EXERCISE REQUIREMENTS — Decide whether each statement below agrees with the Sledge setup text, and answer yes or no for each, quoting the deciding words from that text. (a) Native Windows is officially supported for building Sledge. (b) The configure script runs under bash even when the login shell is zsh. (c) Running make distclean removes build-config.mk.
START PROVIDED TEXT
To cite Sledge, please use:

[SLEDGE_CITATION_PLACEHOLDER]

[SLEDGE_PAPER_LINK_PLACEHOLDER]

Acknowledgements

We would like to thank the developers of HMMER3 ¹ for the EASEL tools and base pHMMER pipeline that have been customized for sledge_splitter and sledge_filter.

OS support matrix

OS	Build support	`sledge_filter` support	External tools support	Notes
Linux (x86_64)	Official	Official	Official	Primary supported platform.
macOS (Apple Silicon / Intel)	Official	Official	Official	Use Homebrew/system packages for dependencies.
Windows (WSL2)	Official (via Linux in WSL2)	Official (via Bash in WSL2)	Official (via Linux in WSL2)	Recommended Windows path.
Windows (native)	Planned	Planned	Planned	Not currently first-class; requires separate installers and shell adaptations.

Requirements

Core build tools (all supported platforms)

C compiler (gcc/clang)
GNU make
ar, ranlib
Bash (for sledge_filter and install helpers)
pthread and math library (-lm)

Runtime dependencies for sledge_filter

MMseqs2
NCBI BLAST+ (makeblastdb, blastp)
FASTA package (ssearch36)

Refer to the external tools section for installation through make.

Installation

1) Clone and build core binaries

git clone https://github.com/sledgeseq/sledge.git
cd sledge/ # adjust if your repo root differs
./configure   # detects CPU (SSE on x86_64, NEON on aarch64/arm64); writes build-config.mk
make

Shell (bash vs zsh): It does not matter whether you use bash or zsh as your login shell. ./configure has a #!/usr/bin/env bash, so it always runs under bash. The same commands work in Terminal with zsh.

If you see “Permission denied” when running scripts: your clone may be missing executable bits. Re-enable with:

chmod +x configure install/install_external.sh install/macos/install_external_macos.sh

or

chmod +x configure install/install_external.sh install/linux/install_external_linux.sh

You can also run scripts via bash <script> as a fallback (for example, bash configure).

Re-run ./configure after changing machines or if you want to force a backend (./configure --with-impl=sse or --with-impl=neon). make distclean removes build-config.mk as well as build products.
END PROVIDED TEXT
START INPUT DATA
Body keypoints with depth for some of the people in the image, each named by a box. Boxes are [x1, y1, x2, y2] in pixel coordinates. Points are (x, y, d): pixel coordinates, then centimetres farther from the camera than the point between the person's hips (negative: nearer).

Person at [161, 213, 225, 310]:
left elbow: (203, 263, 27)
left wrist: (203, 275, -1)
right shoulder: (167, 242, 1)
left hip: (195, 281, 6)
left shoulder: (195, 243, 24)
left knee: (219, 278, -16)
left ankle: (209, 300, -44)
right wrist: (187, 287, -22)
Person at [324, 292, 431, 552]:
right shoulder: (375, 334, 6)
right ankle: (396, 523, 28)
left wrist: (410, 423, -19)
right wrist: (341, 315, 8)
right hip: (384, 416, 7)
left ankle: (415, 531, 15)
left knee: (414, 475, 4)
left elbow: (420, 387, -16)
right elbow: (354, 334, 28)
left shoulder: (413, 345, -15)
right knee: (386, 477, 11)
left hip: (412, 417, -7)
END INPUT DATA
OUTPUT —
(a) No: "Not currently first-class; requires separate installers and shell adaptations."
(b) Yes: "./configure has a #!/usr/bin/env bash, so it always runs under bash."
(c) Yes: "make distclean removes build-config.mk as well as build products."